- DATASET ENTRIES:
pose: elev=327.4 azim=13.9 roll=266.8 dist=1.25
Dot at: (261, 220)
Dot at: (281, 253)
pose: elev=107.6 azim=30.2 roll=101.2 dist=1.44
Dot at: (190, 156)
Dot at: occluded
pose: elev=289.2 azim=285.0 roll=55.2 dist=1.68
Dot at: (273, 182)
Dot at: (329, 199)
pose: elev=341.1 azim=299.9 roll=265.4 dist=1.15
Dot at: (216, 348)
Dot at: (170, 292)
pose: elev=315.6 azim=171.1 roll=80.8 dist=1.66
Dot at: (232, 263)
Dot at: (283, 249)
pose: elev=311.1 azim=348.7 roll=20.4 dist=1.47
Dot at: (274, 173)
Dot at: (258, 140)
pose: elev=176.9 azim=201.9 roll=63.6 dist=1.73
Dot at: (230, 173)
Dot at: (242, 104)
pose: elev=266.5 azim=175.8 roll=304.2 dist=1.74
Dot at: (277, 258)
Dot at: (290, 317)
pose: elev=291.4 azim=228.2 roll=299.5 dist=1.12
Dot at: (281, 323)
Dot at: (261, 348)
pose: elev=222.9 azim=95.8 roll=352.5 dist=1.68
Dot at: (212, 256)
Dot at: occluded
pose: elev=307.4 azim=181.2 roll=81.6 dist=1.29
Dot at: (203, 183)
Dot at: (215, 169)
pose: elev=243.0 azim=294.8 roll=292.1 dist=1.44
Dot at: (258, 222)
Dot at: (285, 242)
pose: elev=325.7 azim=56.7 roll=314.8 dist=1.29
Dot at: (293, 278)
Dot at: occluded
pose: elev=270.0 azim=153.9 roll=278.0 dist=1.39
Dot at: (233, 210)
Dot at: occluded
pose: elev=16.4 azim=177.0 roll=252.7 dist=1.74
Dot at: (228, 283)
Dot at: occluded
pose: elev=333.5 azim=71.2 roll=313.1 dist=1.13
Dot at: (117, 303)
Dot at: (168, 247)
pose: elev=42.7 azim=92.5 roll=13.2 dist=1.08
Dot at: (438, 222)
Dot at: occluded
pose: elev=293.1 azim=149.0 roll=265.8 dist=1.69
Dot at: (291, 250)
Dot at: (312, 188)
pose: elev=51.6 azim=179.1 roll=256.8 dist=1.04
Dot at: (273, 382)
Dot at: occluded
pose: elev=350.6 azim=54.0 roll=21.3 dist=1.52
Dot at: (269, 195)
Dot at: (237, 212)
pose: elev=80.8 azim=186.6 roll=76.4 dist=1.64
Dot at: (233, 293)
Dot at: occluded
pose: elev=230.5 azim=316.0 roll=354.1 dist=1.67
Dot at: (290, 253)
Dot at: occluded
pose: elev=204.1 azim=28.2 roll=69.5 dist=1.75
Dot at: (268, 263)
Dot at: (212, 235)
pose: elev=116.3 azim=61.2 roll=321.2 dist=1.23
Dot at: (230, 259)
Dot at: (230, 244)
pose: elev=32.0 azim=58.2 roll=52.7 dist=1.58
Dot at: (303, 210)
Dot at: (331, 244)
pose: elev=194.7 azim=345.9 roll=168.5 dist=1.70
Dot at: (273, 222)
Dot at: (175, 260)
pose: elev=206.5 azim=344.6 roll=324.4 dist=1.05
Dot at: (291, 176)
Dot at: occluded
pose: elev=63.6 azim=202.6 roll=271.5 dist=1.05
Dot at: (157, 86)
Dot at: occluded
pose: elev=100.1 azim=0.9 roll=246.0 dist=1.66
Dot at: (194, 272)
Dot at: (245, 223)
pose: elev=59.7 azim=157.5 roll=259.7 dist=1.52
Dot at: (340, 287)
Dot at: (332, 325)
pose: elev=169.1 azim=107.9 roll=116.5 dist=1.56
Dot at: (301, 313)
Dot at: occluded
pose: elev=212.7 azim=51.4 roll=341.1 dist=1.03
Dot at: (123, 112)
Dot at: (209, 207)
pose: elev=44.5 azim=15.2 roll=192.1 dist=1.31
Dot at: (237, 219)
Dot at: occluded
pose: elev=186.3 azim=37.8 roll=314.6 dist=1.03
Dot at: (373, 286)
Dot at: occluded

- PROBLEM TO SOLVE:
Retype the rows exactly, everything from the line containing "pose: elev=350.6 azim=54.0" down to the line containing "Dot at: (332, 325)", both of those lines included.

- SOLVED PROBLEM:
pose: elev=350.6 azim=54.0 roll=21.3 dist=1.52
Dot at: (269, 195)
Dot at: (237, 212)
pose: elev=80.8 azim=186.6 roll=76.4 dist=1.64
Dot at: (233, 293)
Dot at: occluded
pose: elev=230.5 azim=316.0 roll=354.1 dist=1.67
Dot at: (290, 253)
Dot at: occluded
pose: elev=204.1 azim=28.2 roll=69.5 dist=1.75
Dot at: (268, 263)
Dot at: (212, 235)
pose: elev=116.3 azim=61.2 roll=321.2 dist=1.23
Dot at: (230, 259)
Dot at: (230, 244)
pose: elev=32.0 azim=58.2 roll=52.7 dist=1.58
Dot at: (303, 210)
Dot at: (331, 244)
pose: elev=194.7 azim=345.9 roll=168.5 dist=1.70
Dot at: (273, 222)
Dot at: (175, 260)
pose: elev=206.5 azim=344.6 roll=324.4 dist=1.05
Dot at: (291, 176)
Dot at: occluded
pose: elev=63.6 azim=202.6 roll=271.5 dist=1.05
Dot at: (157, 86)
Dot at: occluded
pose: elev=100.1 azim=0.9 roll=246.0 dist=1.66
Dot at: (194, 272)
Dot at: (245, 223)
pose: elev=59.7 azim=157.5 roll=259.7 dist=1.52
Dot at: (340, 287)
Dot at: (332, 325)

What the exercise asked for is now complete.